Question: How can we compute keys in steps (1) and (2d)?

Question: How do we compute FD's in step (2c)?

(run algorithm on Student example)

=> Final decomposed relations may be different depending on which violating FD is chosen in each iteration (step 2(a)), but all decompositions will be in BCNF.

Does BCNF guarantee a good decomposition?

Removes anomalies? Yes
Reconstructs original relation?
- Can we get too many tuples?
  Consider R(A,B,C) with tuples (1,2,3) and (4,2,5)
  Decompose into R1(A,B) with tuples (1,2) and (4,2) R2(B,C) with tuples (2,3) and (2,5)
  "Reassembled" relation has four tuples => wrong
  But BCNF would not decompose this way unless B -> C or B -> A
- Can we get too few tuples?

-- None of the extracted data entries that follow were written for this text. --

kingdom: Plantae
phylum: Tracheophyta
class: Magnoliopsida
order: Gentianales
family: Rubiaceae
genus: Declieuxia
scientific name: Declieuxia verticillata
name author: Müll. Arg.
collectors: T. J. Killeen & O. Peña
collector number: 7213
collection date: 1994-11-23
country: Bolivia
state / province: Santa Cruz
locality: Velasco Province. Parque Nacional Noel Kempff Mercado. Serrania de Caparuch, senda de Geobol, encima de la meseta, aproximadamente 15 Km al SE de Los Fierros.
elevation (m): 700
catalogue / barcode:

No

With BCNF get:

Set of relations without anomalies
Can reconstruct original relation
But some (relatively uncommon) shortcomings to be discussed

Multivalued Dependencies

Example:

   Apply(ID, campus, major)  // removed date from earlier example

Suppose students can apply to several campuses and different majors, but must apply to the same set of majors at every campus.

Question: What are FD's?

Question: What is key?

Question: Is it in BCNF?

Question: Is it a "good" design?

MVD Definition:

   AA ->> BB is an MVD for relation R if:
   For all tuples t,u in R:
      If t[AA] = u[AA] then there exists a v in R such that:
         (1) v[AA] = t[AA]
         (2) v[BB] = t[BB]
         (3) v[CC] = u[CC] where CC is all attributes in R except (AA U BB)

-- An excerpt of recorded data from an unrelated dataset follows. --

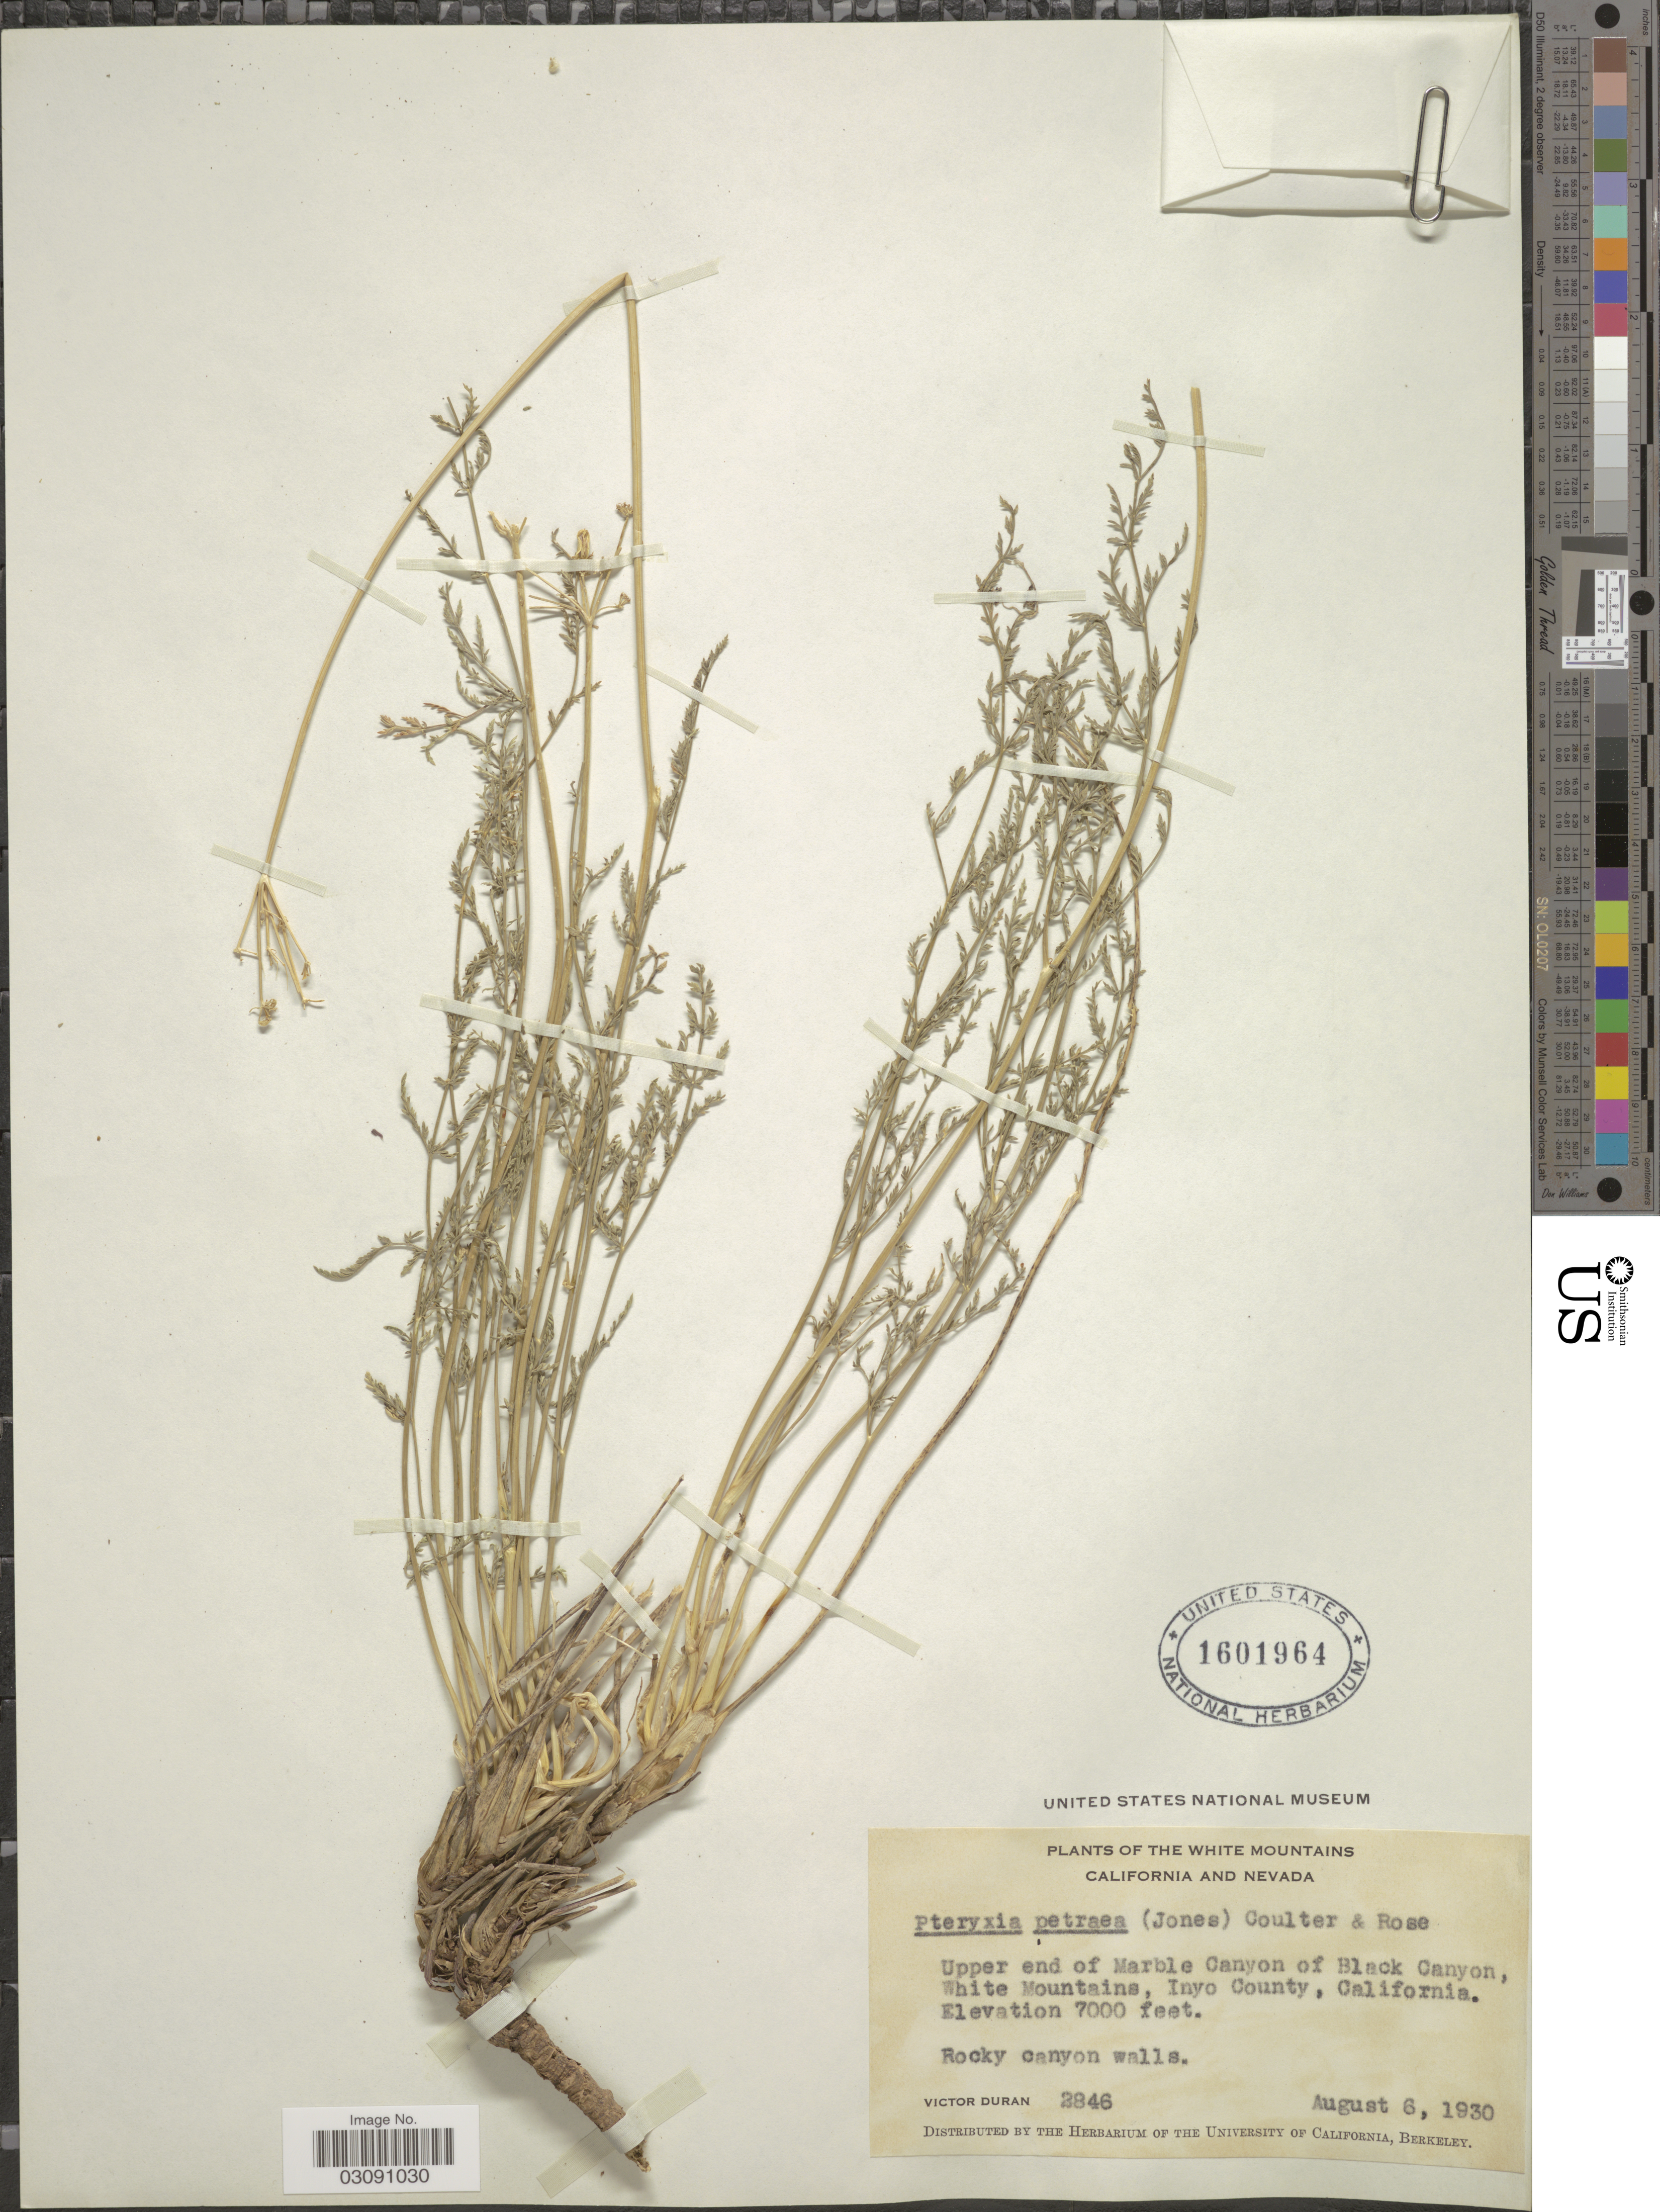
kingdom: Plantae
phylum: Tracheophyta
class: Magnoliopsida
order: Apiales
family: Apiaceae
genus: Pteryxia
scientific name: Pteryxia petraea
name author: (M.E. Jones) J.M. Coult. & Rose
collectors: V. Duran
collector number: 2846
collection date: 1930-08-06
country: United States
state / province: California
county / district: Inyo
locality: Upper end of Marble Canyon of Black Canyon, White Mountains, Inyo County.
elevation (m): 2134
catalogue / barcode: US 1601964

' (show with picture; show implied fourth tuple)

MVD's are also called "tuple-generating dependencies."

Back to example: What are MVD's?

(show example data to verify)

Intuition: MVD's uncover situations where independent facts related to a certain object are being squished together in one relation.

Trivial MVD

AA ->> BB where BB is a subset of AA or (AA U BB) contains all attributes of R

Nontrivial MVD

AA ->> BB where BB is not a subset of AA and (AA U BB) does not contain all attributes of R

Rules for Multivalued Dependencies

FD-is-an-MVD Rule

If AA -> BB then AA ->> BB

Prove by showing (1), (2), (3) in MVD definition.

Transitive Rule

If AA ->> BB and BB ->> CC then AA ->> CC

Complementation Rule

If AA ->> BB then AA ->> CC where CC is all attributes in R except (AA U BB)

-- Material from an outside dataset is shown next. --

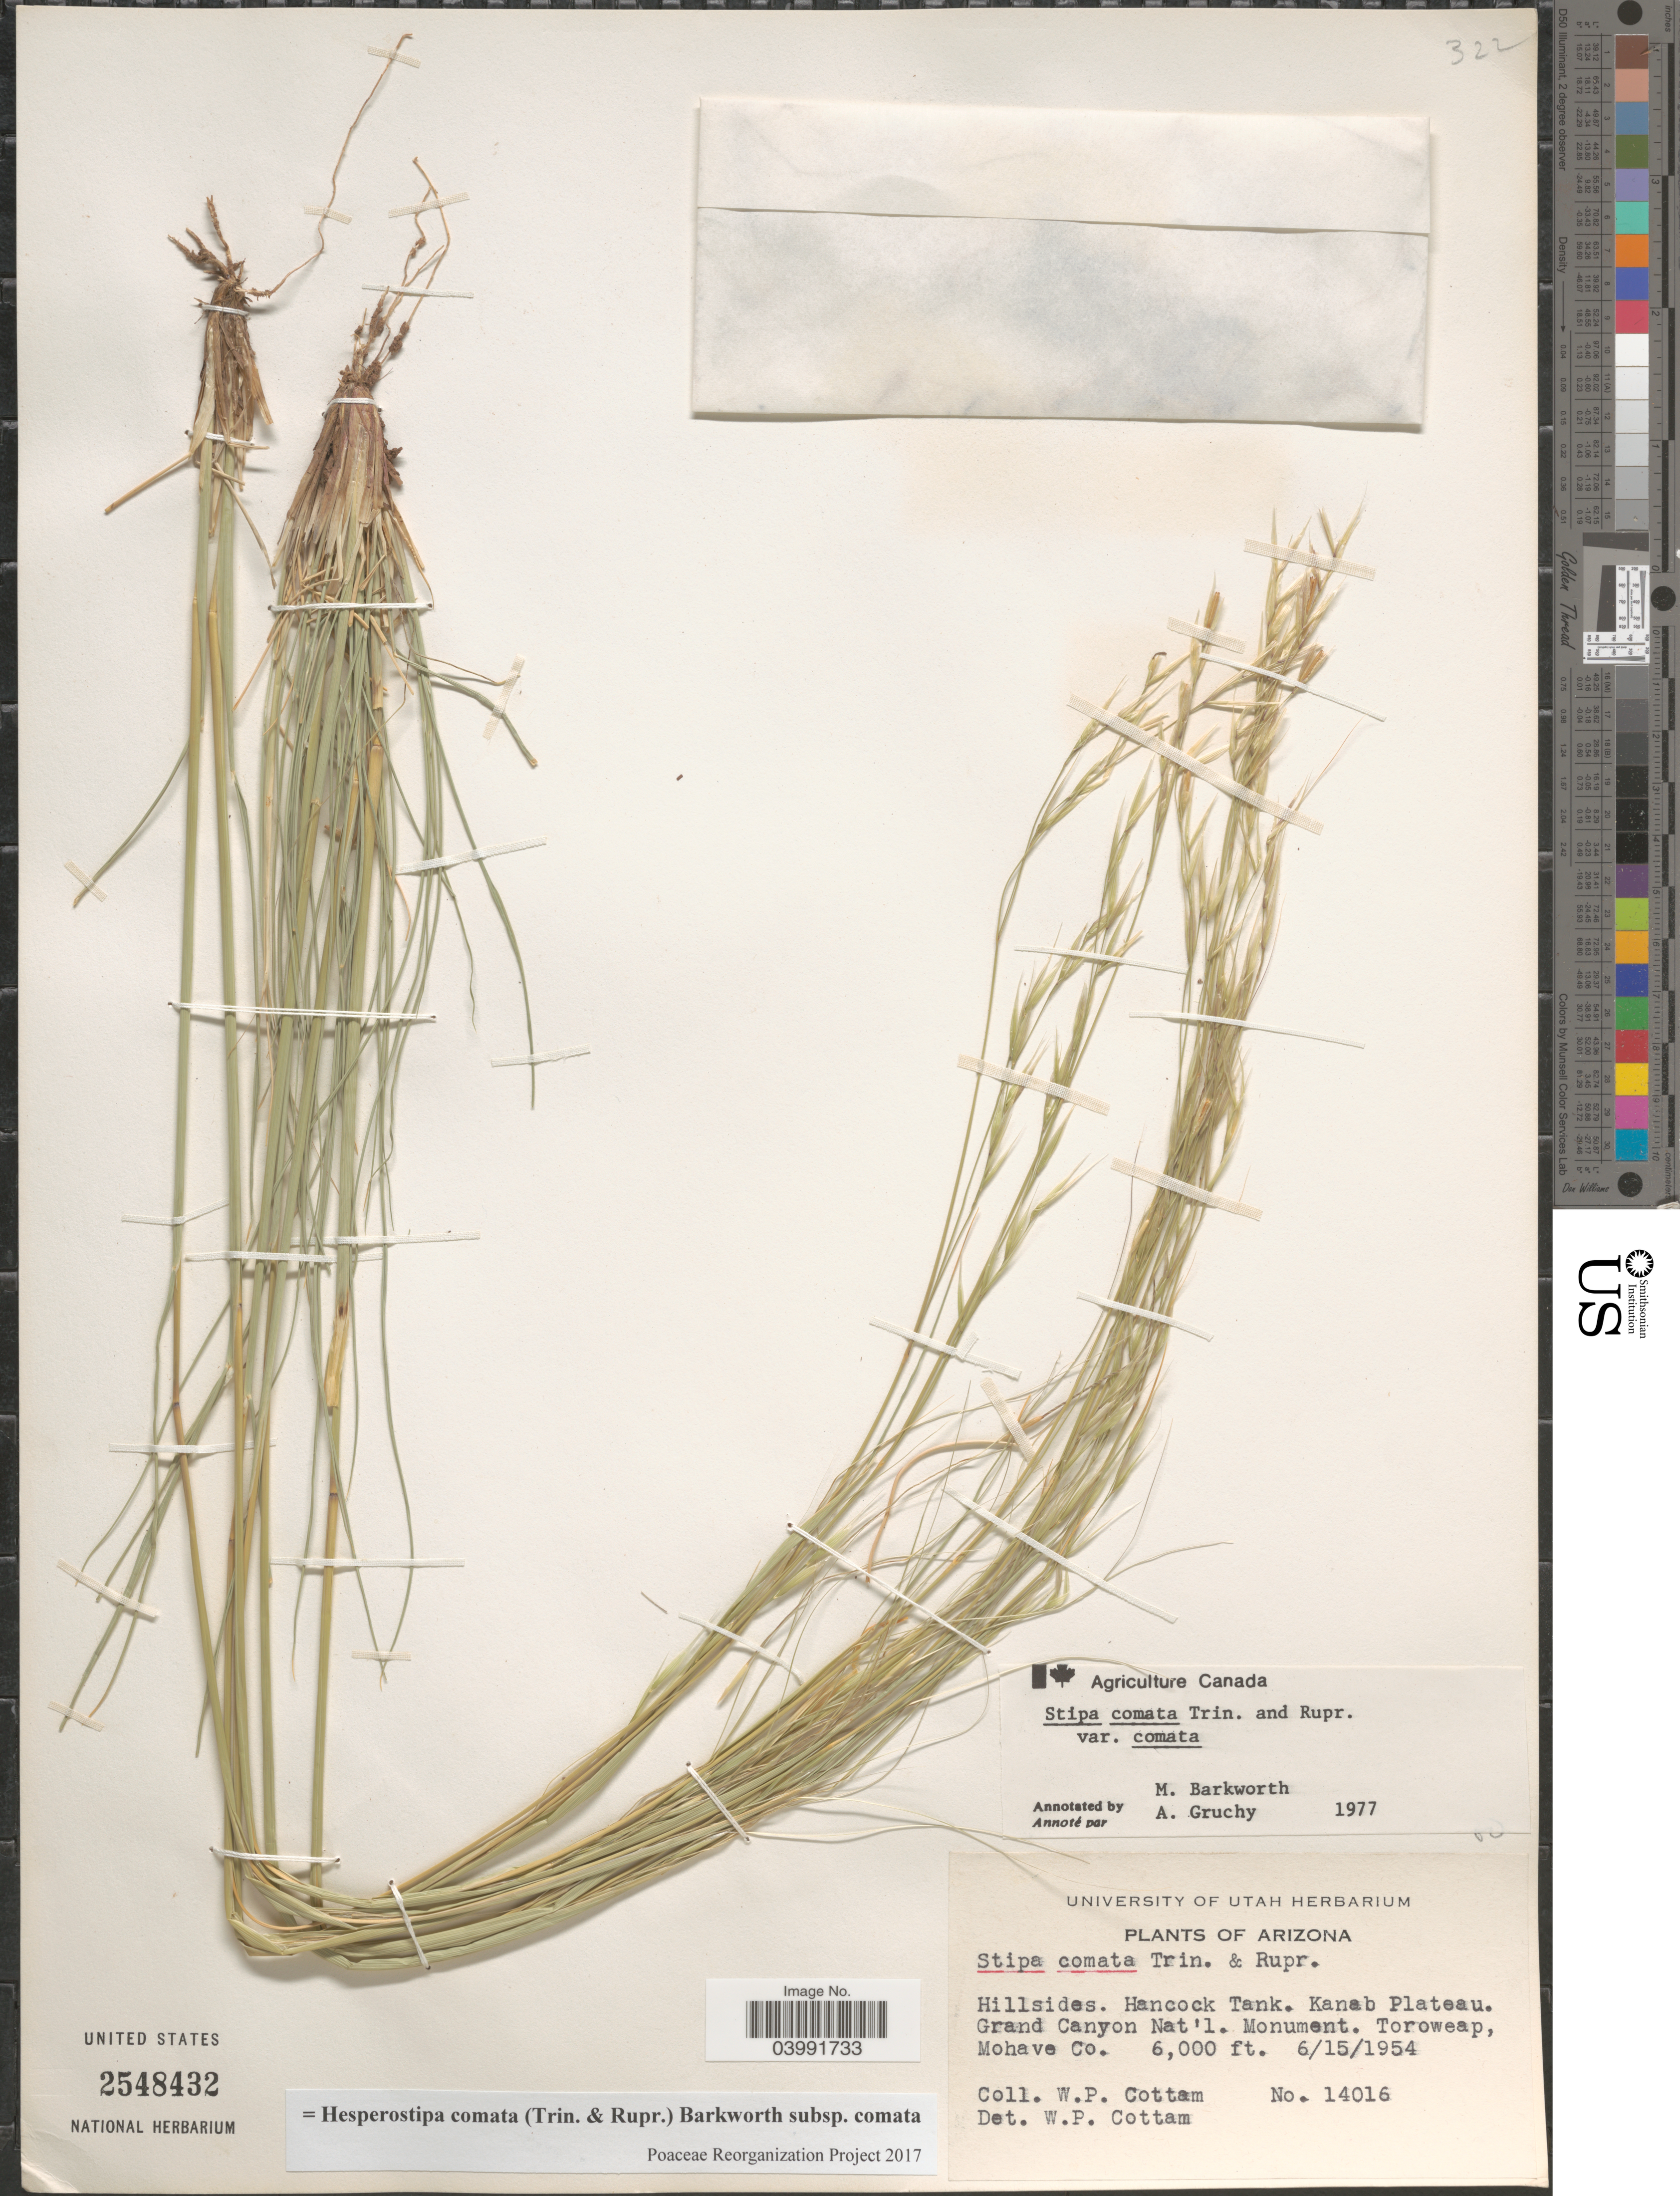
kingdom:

Question: Are there any rules for FD's that do not apply for MVD's?

Fourth Normal Form (4NF)

Defines which decompositions are "good" ones, based on specified functional dependencies and multivalued dependencies

Given: relation R and set of MVD's for R

Definition: R is in 4NF with respect to its MVD's if for every nontrivial MVD AA ->> BB, AA contains a key.

Note: Since every FD is also an MVD, 4NF implies BCNF

Question: What happens in the MVD definition if AA contains a key?

4NF Decomposition Algorithm

Very similar to BCNF:

   Input: relation schema R and set of FD's and MVD's for R

   (1) compute keys for R based on FD's
   (2) repeat until no more 4NF violations:
         (2a) pick any R' with AA ->> BB that violates 4NF
         (2b) decompose R' into R1(AA,BB) and R2(AA,CC)
              where CC is all attributes in R' except (AA U BB)
         (2c) compute FD's and MVD's for R1 and R2
         (2d) compute keys for R1 and R2 based on FD's

Question: How do we compute MVD's in step (2c)?

(run algorithm on Apply example)

Shortcomings of BCNF/4NF

Example 1

Apply(ID, campus, date, major)

A student can apply to each campus only once

Campuses have specific non-overlapping application dates

Question: What are FDs and keys?

Question: What is BCNF decomposition?

Question: Is this decomposition "good"?

Third Normal Form (3NF) is weaker than BCNF (and therefore weaker than 4NF). It permits Apply as above to remain undecomposed.

=> Material on 3NF (Section 3.6.6) is required reading for the course, not covered in lecture.

Example 2

Student(ID, HScode, cumGPA, priority)

  ID -> cumGPA
  cumGPA -> priority
  ID -> priority

Note: ID is not a key.

Apply BCNF decomposition splitting first on ID -> cumGPA

Question: Is the resulting decomposition "good"?

Heuristic: "close" each FD before beginning decomposition

=> Overall, BCNF/4NF decomposition does not guarantee that all of the original FDs can be enforced on the individual decomposed relations.